Directive => Search the records below for the word "that". Copy each line where it occurs.

------ Source data

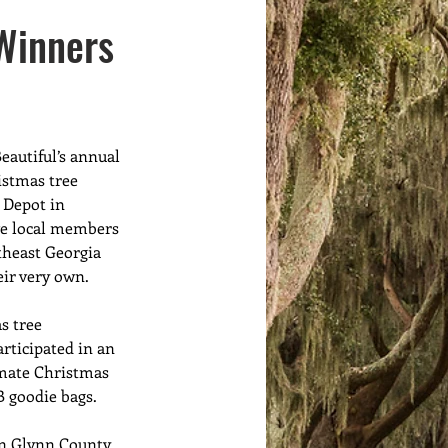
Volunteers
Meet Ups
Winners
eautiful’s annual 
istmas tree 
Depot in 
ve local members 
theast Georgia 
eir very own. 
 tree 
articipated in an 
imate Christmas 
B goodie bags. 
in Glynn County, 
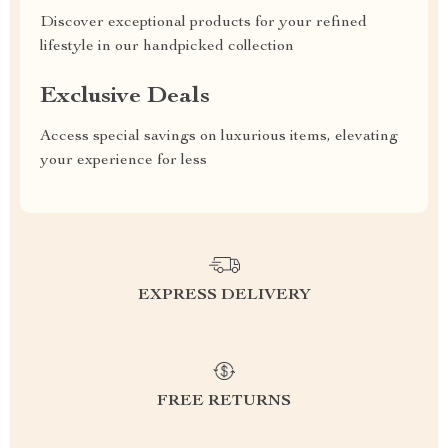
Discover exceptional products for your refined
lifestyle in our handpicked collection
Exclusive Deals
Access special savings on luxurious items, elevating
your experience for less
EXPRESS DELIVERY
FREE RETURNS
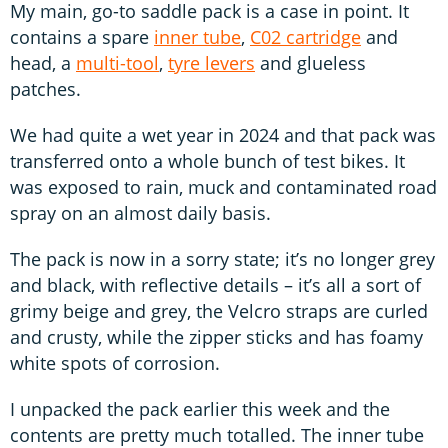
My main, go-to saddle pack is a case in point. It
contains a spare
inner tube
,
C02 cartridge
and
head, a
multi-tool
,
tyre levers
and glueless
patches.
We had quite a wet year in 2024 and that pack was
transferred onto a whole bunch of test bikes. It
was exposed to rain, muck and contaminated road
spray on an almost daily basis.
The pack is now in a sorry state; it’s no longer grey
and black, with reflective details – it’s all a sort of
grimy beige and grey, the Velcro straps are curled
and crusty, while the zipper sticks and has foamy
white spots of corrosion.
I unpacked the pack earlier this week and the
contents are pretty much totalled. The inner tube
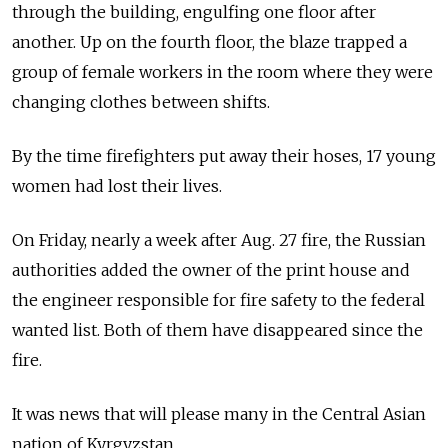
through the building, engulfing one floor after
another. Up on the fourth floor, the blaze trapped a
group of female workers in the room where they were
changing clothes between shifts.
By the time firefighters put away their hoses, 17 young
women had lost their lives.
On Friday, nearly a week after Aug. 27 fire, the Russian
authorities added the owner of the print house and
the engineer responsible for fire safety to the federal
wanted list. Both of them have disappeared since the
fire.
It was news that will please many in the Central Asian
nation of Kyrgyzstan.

------------

Reply to the exercise =>
We had quite a wet year in 2024 and that pack was
It was news that will please many in the Central Asian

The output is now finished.